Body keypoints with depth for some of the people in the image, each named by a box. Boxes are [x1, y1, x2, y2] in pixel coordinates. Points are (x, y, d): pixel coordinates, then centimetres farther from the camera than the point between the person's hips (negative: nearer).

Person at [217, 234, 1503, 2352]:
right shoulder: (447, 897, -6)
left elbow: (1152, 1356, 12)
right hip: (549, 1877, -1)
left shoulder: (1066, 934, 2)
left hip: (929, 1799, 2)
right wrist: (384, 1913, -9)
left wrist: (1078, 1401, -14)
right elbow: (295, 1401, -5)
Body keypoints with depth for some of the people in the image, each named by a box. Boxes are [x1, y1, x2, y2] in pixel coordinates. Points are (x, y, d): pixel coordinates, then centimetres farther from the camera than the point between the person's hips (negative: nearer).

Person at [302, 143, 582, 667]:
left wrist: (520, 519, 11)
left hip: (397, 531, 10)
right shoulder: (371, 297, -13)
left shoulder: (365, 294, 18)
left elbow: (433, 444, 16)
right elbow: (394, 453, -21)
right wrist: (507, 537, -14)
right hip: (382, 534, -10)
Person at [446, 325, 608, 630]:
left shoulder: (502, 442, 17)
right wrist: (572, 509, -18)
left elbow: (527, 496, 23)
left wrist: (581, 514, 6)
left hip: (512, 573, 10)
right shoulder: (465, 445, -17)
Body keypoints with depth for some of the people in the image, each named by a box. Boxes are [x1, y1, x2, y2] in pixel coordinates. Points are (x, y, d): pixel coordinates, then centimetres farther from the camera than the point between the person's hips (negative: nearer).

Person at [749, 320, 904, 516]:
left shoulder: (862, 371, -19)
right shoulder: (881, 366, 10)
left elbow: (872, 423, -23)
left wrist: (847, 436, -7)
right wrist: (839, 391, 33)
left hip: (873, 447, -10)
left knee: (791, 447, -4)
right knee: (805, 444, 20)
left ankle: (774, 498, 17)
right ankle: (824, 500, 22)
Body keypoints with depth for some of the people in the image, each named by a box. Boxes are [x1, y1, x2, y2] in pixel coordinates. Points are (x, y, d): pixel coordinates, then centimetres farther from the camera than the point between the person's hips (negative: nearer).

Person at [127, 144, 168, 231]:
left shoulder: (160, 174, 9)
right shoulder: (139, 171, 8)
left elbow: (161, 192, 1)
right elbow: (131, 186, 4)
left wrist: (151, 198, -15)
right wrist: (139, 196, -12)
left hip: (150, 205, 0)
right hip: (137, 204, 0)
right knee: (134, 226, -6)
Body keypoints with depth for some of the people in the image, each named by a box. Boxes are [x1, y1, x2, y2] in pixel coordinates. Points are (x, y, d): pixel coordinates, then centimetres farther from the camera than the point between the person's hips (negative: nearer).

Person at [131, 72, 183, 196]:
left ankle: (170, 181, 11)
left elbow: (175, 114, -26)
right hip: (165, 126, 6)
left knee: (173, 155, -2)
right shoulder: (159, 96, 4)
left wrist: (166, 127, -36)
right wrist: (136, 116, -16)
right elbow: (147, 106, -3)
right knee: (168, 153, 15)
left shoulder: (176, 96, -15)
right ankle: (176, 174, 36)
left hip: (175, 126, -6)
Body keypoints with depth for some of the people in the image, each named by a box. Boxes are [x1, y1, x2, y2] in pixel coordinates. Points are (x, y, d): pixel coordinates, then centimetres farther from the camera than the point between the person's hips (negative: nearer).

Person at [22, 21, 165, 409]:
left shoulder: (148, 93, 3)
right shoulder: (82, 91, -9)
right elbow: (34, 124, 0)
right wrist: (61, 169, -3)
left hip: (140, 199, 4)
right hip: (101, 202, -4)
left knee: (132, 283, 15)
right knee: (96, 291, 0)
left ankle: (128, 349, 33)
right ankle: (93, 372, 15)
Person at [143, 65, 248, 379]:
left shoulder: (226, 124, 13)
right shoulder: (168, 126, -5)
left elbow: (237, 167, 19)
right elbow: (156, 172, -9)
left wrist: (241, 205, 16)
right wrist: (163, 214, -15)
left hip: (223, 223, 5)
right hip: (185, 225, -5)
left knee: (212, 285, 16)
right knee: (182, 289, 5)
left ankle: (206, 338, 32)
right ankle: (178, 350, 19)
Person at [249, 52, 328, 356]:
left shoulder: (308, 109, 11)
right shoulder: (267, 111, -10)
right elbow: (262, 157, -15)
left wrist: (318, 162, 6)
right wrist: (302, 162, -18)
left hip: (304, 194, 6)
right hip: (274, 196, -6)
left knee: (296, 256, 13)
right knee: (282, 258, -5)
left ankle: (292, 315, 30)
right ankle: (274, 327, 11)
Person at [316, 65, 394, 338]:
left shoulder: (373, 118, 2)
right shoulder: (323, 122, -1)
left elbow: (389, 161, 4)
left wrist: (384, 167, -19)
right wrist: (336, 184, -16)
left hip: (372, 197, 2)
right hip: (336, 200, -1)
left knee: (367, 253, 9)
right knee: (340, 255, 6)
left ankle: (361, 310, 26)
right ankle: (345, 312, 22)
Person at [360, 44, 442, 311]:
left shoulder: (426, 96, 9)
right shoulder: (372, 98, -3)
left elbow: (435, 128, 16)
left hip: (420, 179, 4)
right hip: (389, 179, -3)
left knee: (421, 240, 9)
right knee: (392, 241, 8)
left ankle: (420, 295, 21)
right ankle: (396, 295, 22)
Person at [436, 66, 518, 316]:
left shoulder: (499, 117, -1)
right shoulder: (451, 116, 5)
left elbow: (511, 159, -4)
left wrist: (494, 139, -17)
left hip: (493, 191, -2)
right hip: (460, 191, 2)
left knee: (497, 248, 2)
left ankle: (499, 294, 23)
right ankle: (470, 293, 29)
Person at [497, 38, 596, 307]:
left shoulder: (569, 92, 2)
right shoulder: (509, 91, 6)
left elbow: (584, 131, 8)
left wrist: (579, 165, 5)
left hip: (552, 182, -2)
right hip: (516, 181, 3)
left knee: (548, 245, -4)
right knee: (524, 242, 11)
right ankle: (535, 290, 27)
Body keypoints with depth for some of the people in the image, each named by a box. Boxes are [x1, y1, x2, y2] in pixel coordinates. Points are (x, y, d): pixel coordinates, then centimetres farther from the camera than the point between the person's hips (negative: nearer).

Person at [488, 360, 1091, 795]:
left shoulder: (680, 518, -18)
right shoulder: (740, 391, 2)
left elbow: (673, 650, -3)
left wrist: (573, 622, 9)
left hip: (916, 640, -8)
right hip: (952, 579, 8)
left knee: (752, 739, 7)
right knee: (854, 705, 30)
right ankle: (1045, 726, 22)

### [ABOUT THIS TASK]
Can you print every line of the listing above, word for word, from its very first line up to and including the line containing "right elbow: (295, 1401, -5)"?

### [ANSWER TO THIS PROBLEM]
Body keypoints with depth for some of the people in the image, each named by a box. Boxes are [x1, y1, x2, y2] in pixel coordinates. Points are (x, y, d): pixel coordinates, then centimetres farther from the camera than the point between the person's hips (negative: nearer).

Person at [217, 234, 1503, 2352]:
right shoulder: (447, 897, -6)
left elbow: (1152, 1356, 12)
right hip: (549, 1877, -1)
left shoulder: (1066, 934, 2)
left hip: (929, 1799, 2)
right wrist: (384, 1913, -9)
left wrist: (1078, 1401, -14)
right elbow: (295, 1401, -5)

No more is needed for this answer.